Creating the Culture the Board Requires

Corporate culture is a set of behaviors acquired by the organization in the process of adaptation to the external environment and internal integration, which have shown their effectiveness and are shared by most of the organization’s members. This is what makes one company different from others.

What is corporate culture, and why is it needed?

Corporate culture is not only a badge or a tie on an employee’s chest. This is something more. This is a certain set of written and unwritten rules that most employees obey. Under these rules lies a set of beliefs that the employee must at least accept (and not resist) and at the most share. For example: “The customer is always right.” If an employee does not share this belief, he begins to argue with customers where it would be easier (and more profitable for the company) to agree.

Positive and negative corporate cultures

Corporate culture can be both positive and negative. A positive corporate culture helps your organization perform better. For example, if employees work as a team, i.e., in concert, they can usually do more than if they work as a group (because it’s every man for himself, no matter how this affects the common cause).

A negative corporate culture is when, for some obvious or implicit reason, a team or individual employees sabotage work to one degree or another. Sometimes this happens not from malicious intent but from a lack of understanding of what consequences this or that action can lead to. This is usually just the outward manifestation of a deeper conflict of goals and values ​​between the company’s management and ordinary employees. For example, suppose employees have negative beliefs that management is unfairly getting “huge money” and regular employees are not getting their well-deserved salary. In that case, people seek “fairness,” sometimes in strange ways that can harm both themselves and the company.

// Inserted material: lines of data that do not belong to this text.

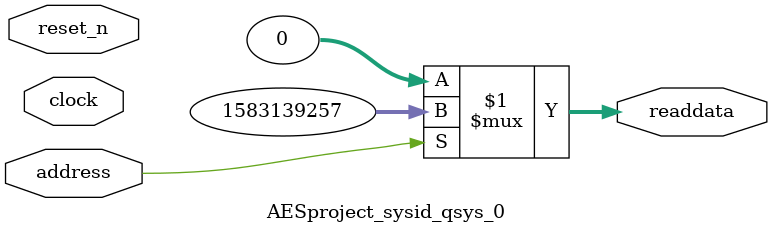
<source format=v>



// synthesis translate_off
`timescale 1ns / 1ps
// synthesis translate_on

// turn off superfluous verilog processor warnings 
// altera message_level Level1 
// altera message_off 10034 10035 10036 10037 10230 10240 10030 

module AESproject_sysid_qsys_0 (
               // inputs:
                address,
                clock,
                reset_n,

               // outputs:
                readdata
             )
;

  output  [ 31: 0] readdata;
  input            address;
  input            clock;
  input            reset_n;

  wire    [ 31: 0] readdata;
  //control_slave, which is an e_avalon_slave
  assign readdata = address ? 1583139257 : 0;

endmodule



</source>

How to create a corporate culture

So, you have decided to re-create a corporate culture or remake an old one that, for some reason, does not suit you. Eight steps to help you through this process:

  1. Write down everything you don’t like.
  2. Think about which identified problems can be fixed and how to do it. How much money will this require? What else is needed (for example, additional staff training, etc.)?
  3. Which of the identified problems cannot be fixed and why? For example, at the moment, it is desirable but not economically feasible.
  4. Which employees will support change, and who will sabotage it? Find an approach for everyone (in a small company, this is necessary).
  5. Formulate and describe on one sheet of A4 paper the changes you will make shortly.
  6. Do not try in a short time to change what has evolved over the years.
  7. All your actions should be considered and lead in one direction.
  8. Fix the new corporate culture at the level: “I see, I hear, I feel.”

The very first version of the updated corporate culture doesn’t need to be correct. Each small company is individual, and the fewer employees it has, the greater the degree of individuality. Try to find those words, ideas, and values ​​that can unite the real people that make up your team.